This paper studies the problem of learning an unknown function $f$ from given data about $f$. The learning problem is to give an approximation $\hat f$ to $f$ that predicts the values of $f$ away from the data. There are numerous settings for this learning problem depending on (i) what additional information we have about $f$ (known as a model class assumption), (ii) how we measure the accuracy of how well $\hat f$ predicts $f$, (iii) what is known about the data and data sites, (iv) whether the data observations are polluted by noise. A mathematical description of the optimal performance possible (the smallest possible error of recovery) is known in the presence of a model class assumption. Under standard model class assumptions, it is shown in this paper that a near optimal $\hat f$ can be found by solving a certain discrete over-parameterized optimization problem with a penalty term. Here, near optimal means that the error is bounded by a fixed constant times the optimal error. This explains the advantage of over-parameterization which is commonly used in modern machine learning. The main results of this paper prove that over-parameterized learning with an appropriate loss function gives a near optimal approximation $\hat f$ of the function $f$ from which the data is collected. Quantitative bounds are given for how much over-parameterization needs to be employed and how the penalization needs to be scaled in order to guarantee a near optimal recovery of $f$. An extension of these results to the case where the data is polluted by additive deterministic noise is also given.

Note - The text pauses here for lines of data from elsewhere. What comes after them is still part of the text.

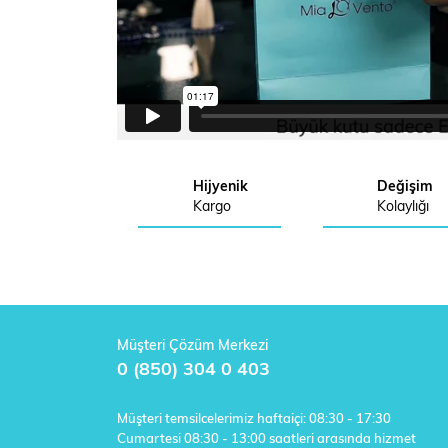
Hijyenik
Değişim
Kargo
Kolaylığı
Müşteri Çözüm Merkezi
0 (850) 304 0 403
Müşteri temsilcelerimiz haftaiçi: 08:30 - 17:30
Cumartesi 08:30 - 13:00 saatleri arasında hizmet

翻译：本文研究从关于函数$f$的给定数据中学习未知函数$f$的问题。学习任务旨在给出$f$的一个近似$\hat f$，使其能够预测$f$在数据以外的值。该学习问题有多种设定，具体取决于：(i) 我们对$f$拥有哪些额外信息（称为模型类假设），(ii) 如何衡量$\hat f$预测$f$的准确性，(iii) 关于数据及数据点的已知信息，(iv) 数据观测是否受到噪声污染。在存在模型类假设的情况下，最优可能性能（即恢复误差的最小可能值）的数学描述已有研究。本文证明，在标准模型类假设下，通过求解一个带有惩罚项的特定离散过参数化优化问题，可以找到接近最优的$\hat f$。此处“接近最优”指误差被限定在最优误差的固定常数倍以内。这解释了现代机器学习中常用的过参数化优势。本文的主要结果证明，使用适当损失函数的过参数化学习能够从收集数据的函数$f$中给出接近最优的近似$\hat f$。为保障对$f$的接近最优恢复，文中给出了过参数化所需程度及惩罚项缩放方式的定量界限。此外，还将这些结果推广至数据受加性确定性噪声污染的情形。